The traditional big six enterprise vendors are looking over their shoulders as Apple and Google start to move into their space, directly or through the back door.
Speaking at the Gartner Symposium, in Cape Town, Jeffrey Mann, Gartner research VP for collaboration and social software, said the current top six strategic vendors - Cisco, Microsoft, HP, IBM, Oracle and SAP - have dominated the enterprise landscape. However, there are companies that are disrupting their positions, such as Facebook, Apple and Google.
All six vendors are looking over their shoulders as the disruptive companies are coming up behind them and competing in different ways, noted Mann. These usurpers have broad market appeal, and a new business and ecosystem model.
The disruptive forces are driving a lot of change and pushing choices to the end-users in a space in which IT managers may not even have control, added Mann. “In this particular era, resistance really is futile.”
Mann explained that Apple and Google have new ways of entering markets and driving value with “radically” different products that disrupt how the business gets done.
Shifting sands
The search giant, which Gartner estimates earns about 1% of its revenue from business applications, tries ideas out first to see how they work. For example, it canned its Wave concept, because the numbers did not give it the results it wanted, despite the fact that some businesses were launched on the back of the concept, he said.
Microsoft, however, is different as it is more traditional and takes the role of a “steward” in that it takes care of its clients and provides continuity, noted Mann. While Google does not have any firm plans and is trying to change things to be radically exciting, Microsoft has a roadmap.
Apple, the third company that formed part of Mann's presentation, “makes a fetish of secrecy” and has a more indirect approach.

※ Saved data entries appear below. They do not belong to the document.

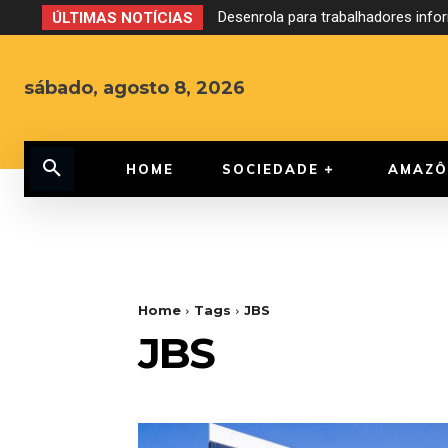
Desenrola para trabalhadores inf
ÚLTIMAS NOTÍCIAS
sábado, agosto 8, 2026
HOME
SOCIEDADE
AMAZÔ
Home
Tags
JBS
JBS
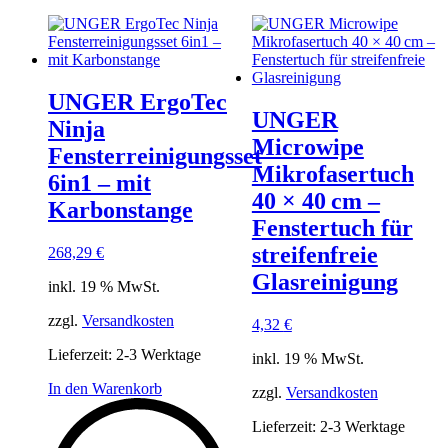
UNGER ErgoTec
UNGER
Ninja
Microwipe
Fensterreinigungsset
Mikrofasertuch
6in1 – mit
40 × 40 cm –
Karbonstange
Fenstertuch für
streifenfreie
268,29
€
Glasreinigung
inkl. 19 % MwSt.
zzgl.
Versandkosten
4,32
€
Lieferzeit:
2-3 Werktage
inkl. 19 % MwSt.
In den Warenkorb
zzgl.
Versandkosten
Lieferzeit:
2-3 Werktage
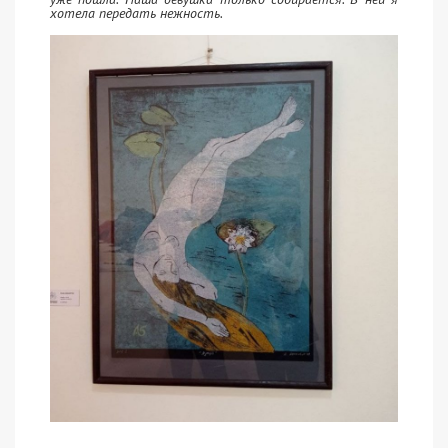
хотела передать нежность.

Apple is entering the enterprise space through the backdoor as users bring in their own devices in their backpacks, commented Mann.
Apple, which designs for consumers and lets consumerisation happen, values the end-user experience. Mann said this is a big advantage in the enterprise space as people take their own devices to work and demand access to the enterprise through them.
The biggest source of revenue for Microsoft is its business division, which includes software like the Office suite and Exchange. Google, however, earns about 90% of its income from advertising.
Microsoft is looking for growth, but is no longer a growth company, he noted. It has been driven to push cloud because of Google, which started out in the cloud.
* Nicola Mawson is hosted at the symposium courtesy of Gartner.